[Supplied text]
In the wild, though, we have learned that any wolf exhibiting wanton, arbitrary aggression – not in the interest of the survival of the pack – would be considered unbalanced, and will be shunned or even destroyed by the pack members. The alpha wolf is counted on as a leader.

Like the true alpha wolf of nature, Silver is intelligent, articulate, brave, cunning and deceptive.  His powers are such that he not only fools Jim Hawkins – who had been warned about a “seafaring man with one leg,” he also fools the most discerning character in the novel – Dr. Livesley – into believing he is a simple, honest cook, and wounded veteran of the Royal Navy; and not the leader of a ruthless band of “gentlemen of fortune,” several members of which he has connived to sneak onboard the Hispaniola as crew. But Silver is, nonetheless, a wolf….  As Jim hides in the apple barrel listening to their plans, Silver recalls their old pirate captain, Flint, and reminds his fellow buccaneers that there were “… some that was feared of Flint; but Flint his own self was feared of me.”  No empty boast, that….  Silver, for all his charms, was as utterly ruthless as a wolf when he deemed the situation required it, as poor Tom discovered when he would not “turn agin my duty” and join the pirates:

“Silver, agile as a monkey, even without leg or crutch, was on top of him next moment, and had twice buried his knife up to the hilt, in that defenseless body…. Just before him Tom lay motionless upon the sward; but the murderer minded him not a whit, cleansing his blood-stained knife the while upon a wisp of grass.”

Yet, as he weaves himself in and out of each opposing camp, with Jim (albeit often involuntarily) by his side, we cannot help a begrudging admiration for Long John – even if just for his navigation skills – at sea, upon dry land, and with people.

[Exercise requirements]
1. Check each statement against the essay on Long John Silver and answer yes or no, quoting the words of the essay that settle it.
(a) Silver convinces Dr. Livesley that he is a simple, honest cook.
(b) Jim hides in a water cask while he listens to the pirates' plans.
(c) Tom agrees to join the pirates.
2. According to the essay on Long John Silver, what happens in the wild to a wolf that shows wanton, arbitrary aggression?
3. Write the next paragraph of the essay on Long John Silver, picking up after its final sentence.

[Listing]
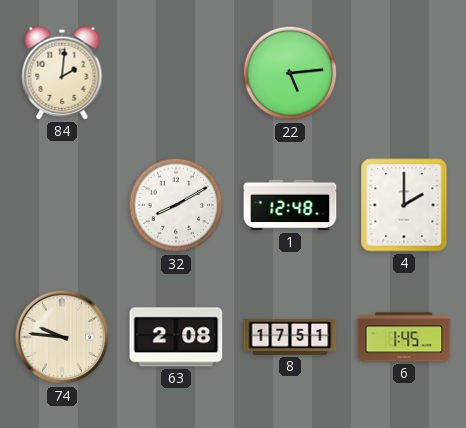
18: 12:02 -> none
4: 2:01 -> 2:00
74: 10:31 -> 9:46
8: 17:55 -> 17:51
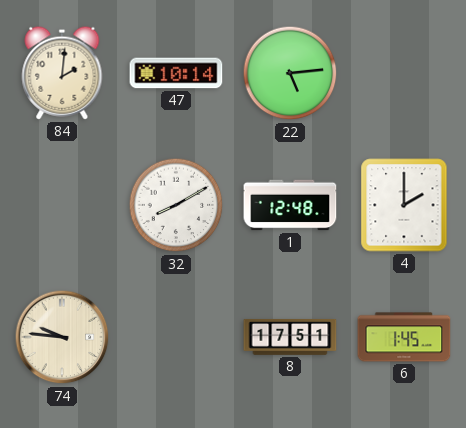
47: none -> 10:14
63: 2:08 -> none
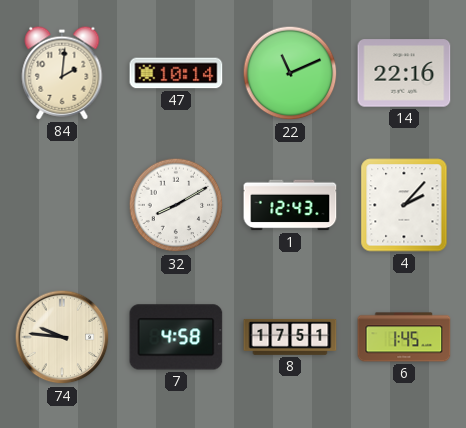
22: 5:14 -> 11:11
14: none -> 22:16
1: 12:48 -> 12:43
4: 2:00 -> 2:07
7: none -> 4:58
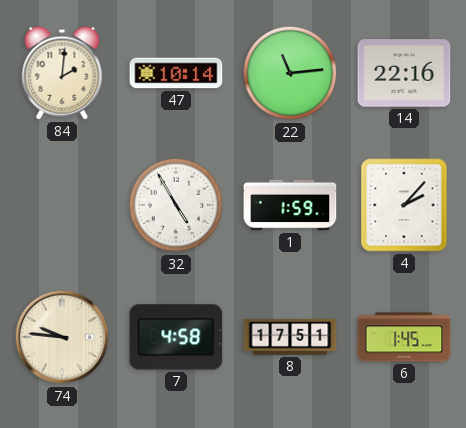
22: 11:11 -> 11:14
32: 8:10 -> 4:55
1: 12:43 -> 1:59
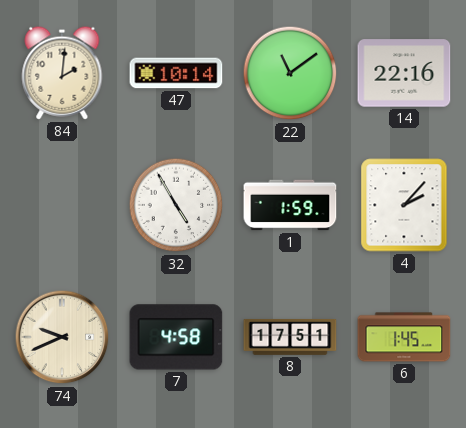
22: 11:14 -> 11:09
74: 9:46 -> 9:41
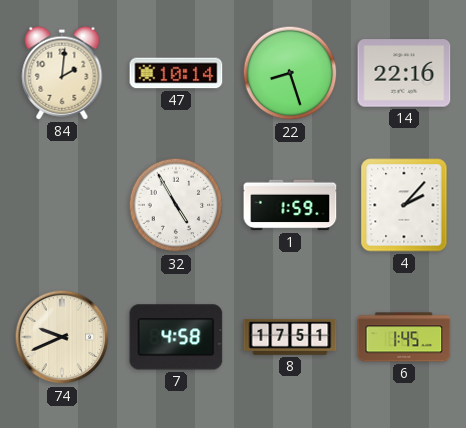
22: 11:09 -> 8:27
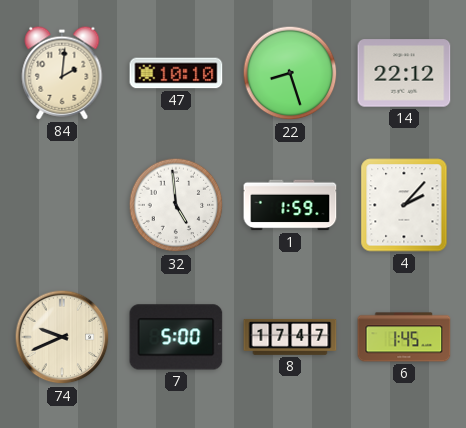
47: 10:14 -> 10:10
14: 22:16 -> 22:12
32: 4:55 -> 4:59
7: 4:58 -> 5:00
8: 17:51 -> 17:47
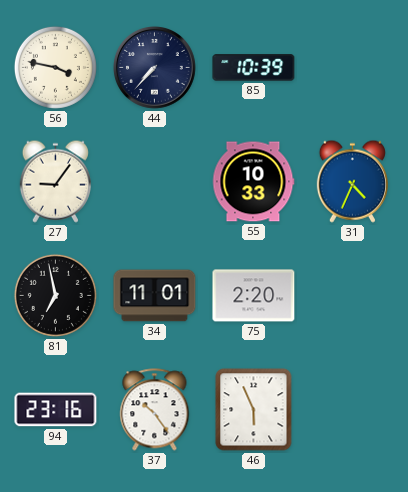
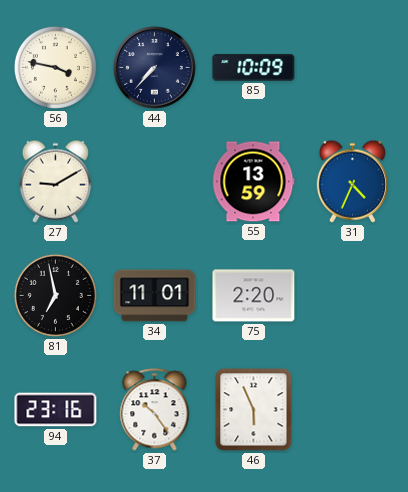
85: 10:39 -> 10:09
27: 9:06 -> 9:10
55: 10:33 -> 13:59
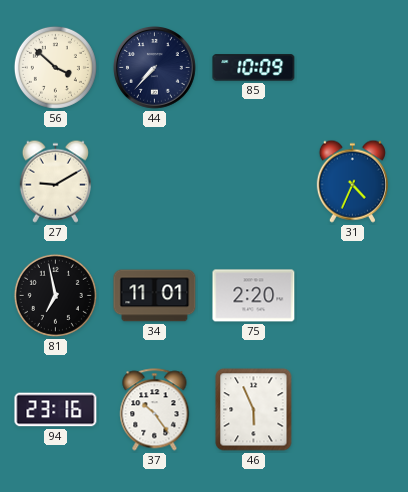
56: 3:47 -> 3:52
55: 13:59 -> none
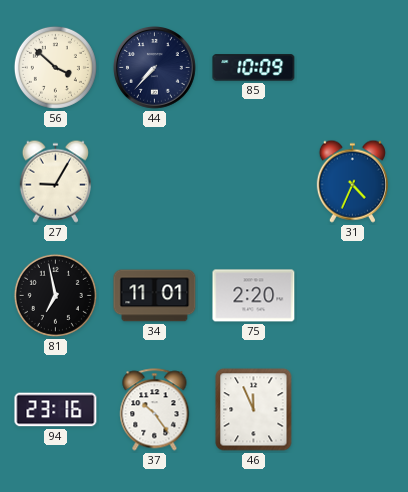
27: 9:10 -> 9:05
46: 5:56 -> 11:56
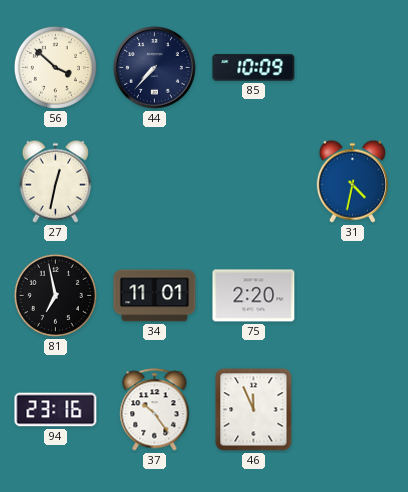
27: 9:05 -> 12:32
31: 4:34 -> 4:32
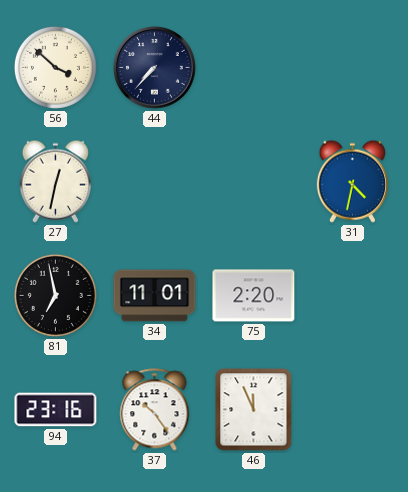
85: 10:09 -> none
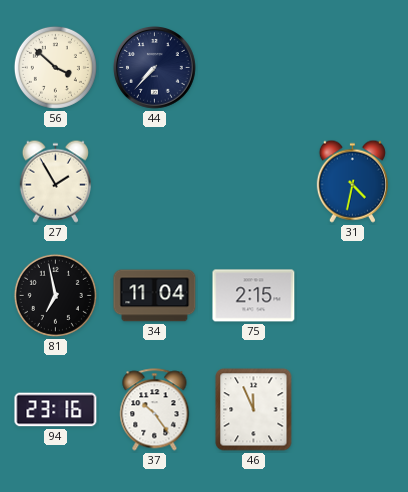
27: 12:32 -> 1:55
34: 11:01 -> 11:04
75: 2:20 -> 2:15
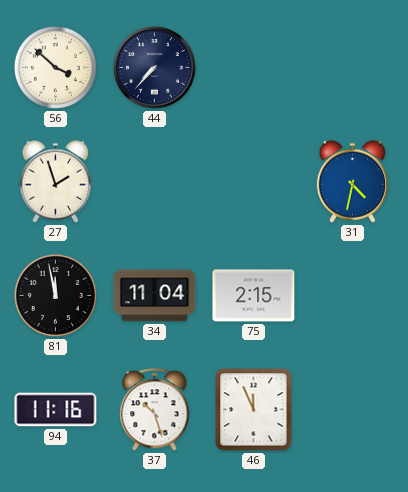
27: 1:55 -> 1:57
81: 6:58 -> 11:58
94: 23:16 -> 11:16
37: 10:24 -> 10:27
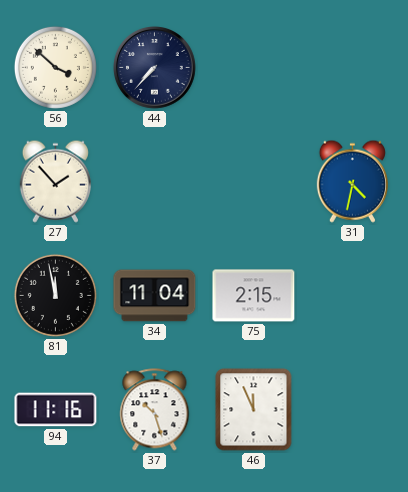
27: 1:57 -> 1:53
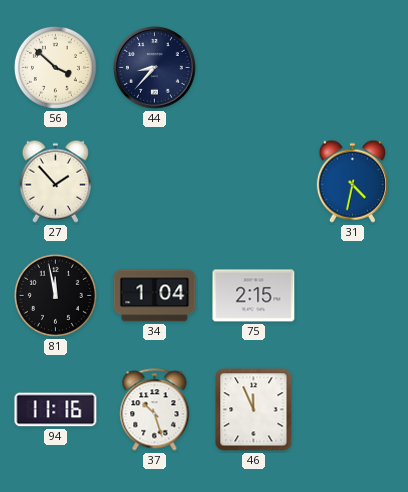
44: 7:37 -> 8:37
34: 11:04 -> 1:04
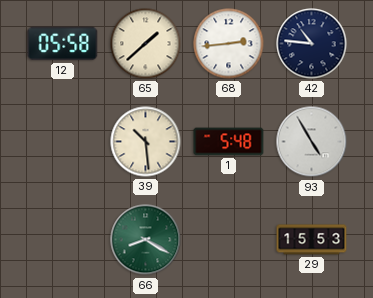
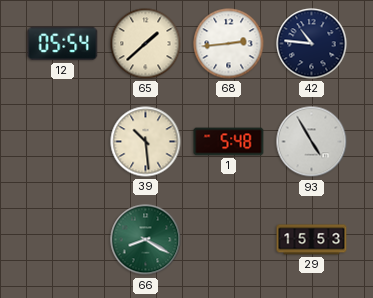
12: 05:58 -> 05:54
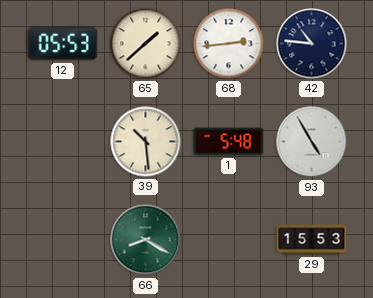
12: 05:54 -> 05:53
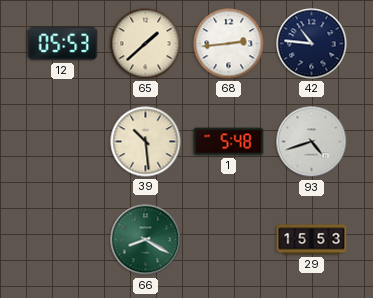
93: 4:55 -> 4:42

[Answers provided]
1.
(a) Yes: "he also fools the most discerning character in the novel – Dr. Livesley – into believing he is a simple, honest cook"
(b) No: "As Jim hides in the apple barrel listening to their plans"
(c) No: "as poor Tom discovered when he would not “turn agin my duty” and join the pirates"

2. It is considered unbalanced and will be shunned or even destroyed by the pack members.

3.
And what of our hero, the young Jim Hawkins? He starts out already an intrepid, responsible, curious and bright lad; his character and fortitude only improve as the story progresses.  He must help his mother run the family inn – The Admiral Benbow – especially after his father passes away in the first chapter. As for the inn’s most unsavory guest, “The Captain” (who turns out to be the buccaneer Billy Bones) he gets on with him just fine – Jim seems the only one besides Dr. Livesley not terrified of the man.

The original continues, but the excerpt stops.